- **TASK DETAILS**
Write what comes next in the essay on lost baseballs of baseball history, picking up after its final sentence.

(SOURCE PASSAGE Opens)

Some Lost Balls of Baseball History

Every baseball put to full use itself also is ready to reveal a larger world to the user.

Christmas always does this to me. I simply don’t write about it every Christmas. This year I will.

It’s my list of the lost significant baseballs in history that could have been retrieved, saved, and collected, but were not.

Why they weren’t collected is easy enough to explain. During most of the early 20th century, baseballs were little more than game equipment. The umpire would roll one out to start a game and it would stay in play pretty much as long as it was find-able,  no matter how brown, grass-stained, or scuffed its cover became from contact with bats, walls, the ground, and various tools the pitchers may have used to make it float to the plate funny.

As for foul balls, some clubs even used staff to pursue the return of foul balls in the name of economy. The rest fell into the hands of fans, along with the few home runs that left the parks in flight early on – and many of the latter group were street kids who continued to play with them until their covers disappeared.

(SOURCE PASSAGE Closes)
(SUPPLIED RECORDS Opens)

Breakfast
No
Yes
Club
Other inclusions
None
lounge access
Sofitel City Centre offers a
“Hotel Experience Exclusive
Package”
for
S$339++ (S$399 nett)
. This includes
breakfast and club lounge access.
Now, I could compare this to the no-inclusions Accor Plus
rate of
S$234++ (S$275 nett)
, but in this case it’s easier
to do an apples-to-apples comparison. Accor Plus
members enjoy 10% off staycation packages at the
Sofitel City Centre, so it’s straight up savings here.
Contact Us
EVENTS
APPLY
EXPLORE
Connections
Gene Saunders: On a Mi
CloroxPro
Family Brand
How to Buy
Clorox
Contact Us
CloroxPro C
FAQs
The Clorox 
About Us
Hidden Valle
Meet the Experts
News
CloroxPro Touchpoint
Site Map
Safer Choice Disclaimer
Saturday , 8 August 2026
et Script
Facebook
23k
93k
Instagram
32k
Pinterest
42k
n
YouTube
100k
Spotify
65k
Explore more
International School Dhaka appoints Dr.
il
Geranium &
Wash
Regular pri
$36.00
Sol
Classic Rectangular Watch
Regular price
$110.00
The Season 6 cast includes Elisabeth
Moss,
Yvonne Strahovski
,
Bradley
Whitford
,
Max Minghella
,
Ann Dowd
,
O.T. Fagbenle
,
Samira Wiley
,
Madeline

(SUPPLIED RECORDS Closes)

- **EXERCISE RESULT**
As a result, some famous balls in baseball history, as we only recently have proclaimed them to be, are now lost to wonderment over their current whereabouts, indeed, if they even have any such survival as material entities.

The Merkle Boner Play ball is a shining example. When Fred Merkle of the Giants failed to complete his run from 1st to 2nd on a hit up the middle that appeared to have won the game for his club over the Cubs, just to save time getting off the field, Evers of the Cubs called for the bal so he could make a force play on Merkle and negate the fatal play. Evers succeeded, but there was a level of doubt as to whether the ball used was actually the true game ball. Some Giants said that they saw on of the Cubs throwing the true ball into the stands – where a fan supposedly grabbed it and ran away. As you probably know, the Cubs won the argument and the replay game that gave them the 1908 pennant, the World Series, and possibly a curse against the Cubs winning again for another 108 years. I’ve always just wondered about the fan who may have gotten the real ball. If he did, what did he do with it? Did he give it to his kid for street ball destruction? Did he throw it in the garbage? Or is it sitting in a nest of cobwebs and dust on an attic shelf in someone’s ancient NYC domicile to this very day. If it is, we’ll never know. The thing can’t speak for itself without help.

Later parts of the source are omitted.